To start with — pun intended! — the Start menu is gone, replaced by the Start screen, which looks like a bad mishmash of iOS, Android, and Windows. Multitasking between programs has become a nuisance now because of this. In order to start a new program, you have to leave the desktop, go to the start screen, launch the program you want, then wait as it swaps screens back to the desktop. That’s a bit of wasted resources that could better be used when encoding videos or recording audio.

Integrated Virtual Machines for Legacy Support

Most videographers still need Windows XP. Some of the best hardware and software ever made — ATI All In Wonder cards, for example — can only work on that OS. Avoiding legacy support is simple not possible. Even for those who kept up with the changing times, and have upgraded to Windows 7, they probably use XP Mode, the VM technology that is available in Win7 Professional.

If you’re unfamiliar with XP Mode, it’s a full featured VM of Windows XP that is integrated into Windows 7. It allows you to seamlessly run older software and hardware that normally doesn’t work with Windows 7, and does so without a problem.

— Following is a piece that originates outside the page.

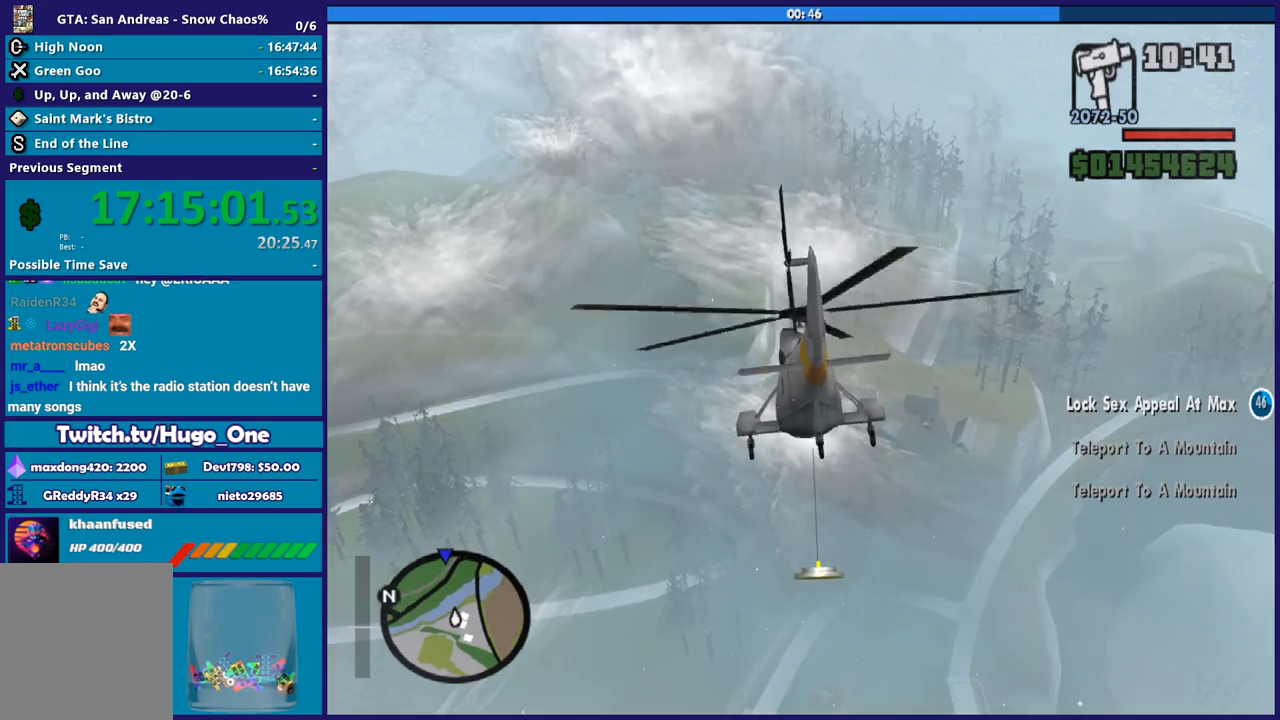
{"buttons": ["L1", "R1", "R2"], "left_stick": "up", "right_stick": "center", "button_events": [[334, "L1", "down"], [334, "R1", "down"]]}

If you’re one of those who use XP Mode for its seamless integration, then forget about upgrading to Windows 8. Neither XP Mode nor Microsoft Virtual PC are supported in Windows 8. You would have to install and run a third-party virtual machine like VMware or Oracles VirtualBox, and have a legitimate copy of Windows XP. Both are great programs, but they lack that integration that XP Mode brings — not to mention XP Mode is free with Windows 7 Professional!

No Free Freeware?

It seems that this new Windows 8 wants to nickel and dime you to death, not to mention keep an eye on your activity. After install, it wanted me to sign in with a Microsoft Live account to be my User Account. I opted to skip out on that in favor of a traditional User Account, but it seems that in order to buy anything from the Windows 8 store — even the free stuff! — you must sign in to a Live account.

The new Media Player 12 seemed to work nicely, so I decided to start with a DVD. Well, Windows 8 doesn’t come with DVD playback support! So that went nowhere fast. You have to purchase a plug-in pack from Microsoft for Media Player to get that functionality. Anyone wanting to test DVD playback for their video work will have to find another program, or shell out the money to Microsoft.

Customization Made Easy Hard

At this point, I figured I would try to customize the system some. That’s what serious users do, after all. Well, easier said than done.

Simple finding the control panel was a bit of a pain, as its not part of the start screen. There is actually an obscure sidebar that comes into view when you place your mouse into the corner of the screen. From here you can manually access the start screen, or click on a cog icon to access some more options, including the control panel as well as shutting down and restarting the machine. (You would figure that Shut Down and Restart would be in a easily accessible place like the Start screen.)

Speaking of lack of functionality, the Windows 8 version of Windows Mail does not support POP email accounts anymore. While Windows Mail was a free separate download for Windows 7, it at least gave you that full functionality for POP accounts.

The Bottom Line

From a business point of view, Windows 8 left behind the essentials of a business machine in favor of becoming an OS for the bleeding edge tech fanboy tablet user. Again, the OS is probably great for a tablet, but let’s be honest — nobody is going to do serious business work on a tablet. So it seems that Windows 7 is the last serious OS for companies who want to keep workflow and multitasking a priority.

Windows 8 is just not a good use of your time; I’d rather spend time on my videos. I don’t know about you, but I’ll be sticking with Windows 7 for a while. I’ll be in the studio if you need me!